## [課題 1]
提示文で、「人を巻き込み動かす力」の3つ目に挙げられている力は何か。

## [提示文]
■ ■ ■
【シーズン3-14:エグゼクティブの成功マインドを磨くCEOコーチング】人を巻き込み動かすための7つの力②~信頼される、推薦される
(1)信頼される力の鍵を握る「無意識」
こんにちは。
エグゼクティブ専門コーチの久野和禎です。
シーズン3では、書籍のタイトルにもなっている「ゴールドビジョン」についてお話ししています。前回、7つの力で構成されている「人を巻き込み動かす力」の1つ目と2つ目の力についてお話ししましたので、今回のテーマは3つ目と4つ目の力になります。
3つ目は「信頼される力」です。
この記事の元になっているポッドキャストの番組を一緒に作ってきたディレクターが「信頼されるのには時間がかかりますよね」と話していましたが、そのとおりだと私も思います。
では、どうすればよいのでしょうか。
「信頼されるというのはどういうことなのか」を突き詰めて考える際にポイントとなるのが、「無意識同士のコミュニケーション」です。
■ ■ ■
## [提示データ]
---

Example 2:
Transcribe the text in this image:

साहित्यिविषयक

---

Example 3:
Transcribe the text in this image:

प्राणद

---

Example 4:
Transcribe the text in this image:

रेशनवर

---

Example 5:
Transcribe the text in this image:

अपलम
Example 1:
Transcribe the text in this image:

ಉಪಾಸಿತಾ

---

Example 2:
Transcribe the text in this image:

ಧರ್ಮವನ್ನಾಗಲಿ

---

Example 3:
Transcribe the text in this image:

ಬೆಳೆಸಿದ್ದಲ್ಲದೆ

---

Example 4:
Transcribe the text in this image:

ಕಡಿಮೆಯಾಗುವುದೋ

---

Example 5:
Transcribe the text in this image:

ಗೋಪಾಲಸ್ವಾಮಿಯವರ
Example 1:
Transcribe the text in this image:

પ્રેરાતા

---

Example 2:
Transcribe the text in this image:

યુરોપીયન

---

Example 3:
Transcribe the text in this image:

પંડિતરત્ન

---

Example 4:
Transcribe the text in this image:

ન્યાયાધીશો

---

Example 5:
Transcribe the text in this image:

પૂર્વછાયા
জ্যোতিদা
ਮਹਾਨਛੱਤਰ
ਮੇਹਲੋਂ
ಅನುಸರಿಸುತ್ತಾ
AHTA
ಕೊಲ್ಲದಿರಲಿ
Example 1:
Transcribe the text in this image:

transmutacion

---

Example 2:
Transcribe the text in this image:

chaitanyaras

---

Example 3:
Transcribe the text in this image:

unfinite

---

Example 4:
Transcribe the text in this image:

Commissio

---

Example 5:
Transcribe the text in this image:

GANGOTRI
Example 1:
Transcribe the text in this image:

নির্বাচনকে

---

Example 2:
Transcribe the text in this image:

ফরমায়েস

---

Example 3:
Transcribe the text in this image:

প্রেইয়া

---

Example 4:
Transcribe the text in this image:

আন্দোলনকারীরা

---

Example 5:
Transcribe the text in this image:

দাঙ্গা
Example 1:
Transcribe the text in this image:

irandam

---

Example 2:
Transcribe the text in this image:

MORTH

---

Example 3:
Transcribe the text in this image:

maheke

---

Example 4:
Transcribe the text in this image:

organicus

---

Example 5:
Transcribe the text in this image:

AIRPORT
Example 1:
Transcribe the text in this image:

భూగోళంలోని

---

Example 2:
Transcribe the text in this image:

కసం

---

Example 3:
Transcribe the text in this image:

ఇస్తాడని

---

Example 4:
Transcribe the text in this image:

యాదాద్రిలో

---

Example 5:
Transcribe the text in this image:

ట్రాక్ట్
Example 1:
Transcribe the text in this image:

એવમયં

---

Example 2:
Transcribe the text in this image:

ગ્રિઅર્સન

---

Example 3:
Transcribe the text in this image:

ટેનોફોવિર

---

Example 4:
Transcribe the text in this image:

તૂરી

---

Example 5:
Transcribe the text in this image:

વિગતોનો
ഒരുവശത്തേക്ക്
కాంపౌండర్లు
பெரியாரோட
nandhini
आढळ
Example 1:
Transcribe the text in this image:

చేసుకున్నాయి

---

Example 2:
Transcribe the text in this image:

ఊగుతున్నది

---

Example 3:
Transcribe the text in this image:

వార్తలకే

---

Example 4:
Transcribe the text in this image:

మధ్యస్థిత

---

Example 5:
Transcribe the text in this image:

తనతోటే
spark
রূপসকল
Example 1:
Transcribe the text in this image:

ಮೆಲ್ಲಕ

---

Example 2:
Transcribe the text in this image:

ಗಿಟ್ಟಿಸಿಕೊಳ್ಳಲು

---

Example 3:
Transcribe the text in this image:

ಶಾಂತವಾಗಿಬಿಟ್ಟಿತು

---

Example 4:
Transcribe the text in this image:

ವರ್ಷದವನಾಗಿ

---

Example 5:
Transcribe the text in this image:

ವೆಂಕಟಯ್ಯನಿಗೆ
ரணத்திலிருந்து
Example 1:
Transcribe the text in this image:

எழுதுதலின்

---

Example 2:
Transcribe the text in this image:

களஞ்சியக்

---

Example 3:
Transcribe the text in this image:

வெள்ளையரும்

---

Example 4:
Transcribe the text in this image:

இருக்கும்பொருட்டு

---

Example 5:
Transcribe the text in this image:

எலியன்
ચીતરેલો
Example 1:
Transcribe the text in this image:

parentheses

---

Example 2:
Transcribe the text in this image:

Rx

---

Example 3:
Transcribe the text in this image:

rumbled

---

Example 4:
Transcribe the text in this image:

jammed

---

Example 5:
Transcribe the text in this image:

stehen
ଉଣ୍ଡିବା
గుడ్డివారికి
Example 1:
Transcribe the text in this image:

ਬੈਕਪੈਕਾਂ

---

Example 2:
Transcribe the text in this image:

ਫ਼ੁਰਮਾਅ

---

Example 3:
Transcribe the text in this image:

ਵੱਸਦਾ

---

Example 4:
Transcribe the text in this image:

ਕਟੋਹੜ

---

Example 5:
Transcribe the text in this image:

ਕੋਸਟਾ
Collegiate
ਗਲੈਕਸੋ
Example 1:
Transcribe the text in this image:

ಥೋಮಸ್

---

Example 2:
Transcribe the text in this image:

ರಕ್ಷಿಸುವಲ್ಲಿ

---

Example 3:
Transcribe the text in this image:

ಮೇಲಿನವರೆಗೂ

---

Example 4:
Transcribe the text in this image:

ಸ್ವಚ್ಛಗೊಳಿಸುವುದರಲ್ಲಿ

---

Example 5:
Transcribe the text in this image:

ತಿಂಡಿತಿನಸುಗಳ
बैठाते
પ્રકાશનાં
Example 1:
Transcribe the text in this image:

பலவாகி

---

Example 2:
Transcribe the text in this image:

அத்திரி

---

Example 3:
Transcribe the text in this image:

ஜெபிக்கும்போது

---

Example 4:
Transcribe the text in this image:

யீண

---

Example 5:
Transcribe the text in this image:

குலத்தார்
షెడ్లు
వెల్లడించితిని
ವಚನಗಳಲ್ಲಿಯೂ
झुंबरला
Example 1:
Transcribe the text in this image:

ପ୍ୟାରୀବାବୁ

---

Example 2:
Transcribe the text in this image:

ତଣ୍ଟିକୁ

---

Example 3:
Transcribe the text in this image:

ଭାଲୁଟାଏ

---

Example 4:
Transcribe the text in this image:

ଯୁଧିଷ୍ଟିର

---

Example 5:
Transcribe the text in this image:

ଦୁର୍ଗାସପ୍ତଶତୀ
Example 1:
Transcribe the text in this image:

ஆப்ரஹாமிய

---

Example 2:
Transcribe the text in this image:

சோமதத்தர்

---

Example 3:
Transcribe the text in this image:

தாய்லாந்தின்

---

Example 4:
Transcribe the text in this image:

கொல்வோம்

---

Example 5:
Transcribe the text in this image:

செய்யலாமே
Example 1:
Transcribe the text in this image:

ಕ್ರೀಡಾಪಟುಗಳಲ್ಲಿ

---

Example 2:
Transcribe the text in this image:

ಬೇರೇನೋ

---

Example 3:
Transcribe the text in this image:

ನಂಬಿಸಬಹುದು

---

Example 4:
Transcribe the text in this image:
■ ■ ■
## [課題 2]
上のデータの行のうち、先頭から「ಕಡಿಮೆಯಾಗುವುದೋ」を含む行まで(その行も含む)を、「Transcribe」を「Copy」に置き換えて書き直してください。ほかの部分はそのままにすること。

## [正解 1]
「信頼される力」です。

## [正解 2]
---

Example 2:
Copy the text in this image:

साहित्यिविषयक

---

Example 3:
Copy the text in this image:

प्राणद

---

Example 4:
Copy the text in this image:

रेशनवर

---

Example 5:
Copy the text in this image:

अपलम
Example 1:
Copy the text in this image:

ಉಪಾಸಿತಾ

---

Example 2:
Copy the text in this image:

ಧರ್ಮವನ್ನಾಗಲಿ

---

Example 3:
Copy the text in this image:

ಬೆಳೆಸಿದ್ದಲ್ಲದೆ

---

Example 4:
Copy the text in this image:

ಕಡಿಮೆಯಾಗುವುದೋ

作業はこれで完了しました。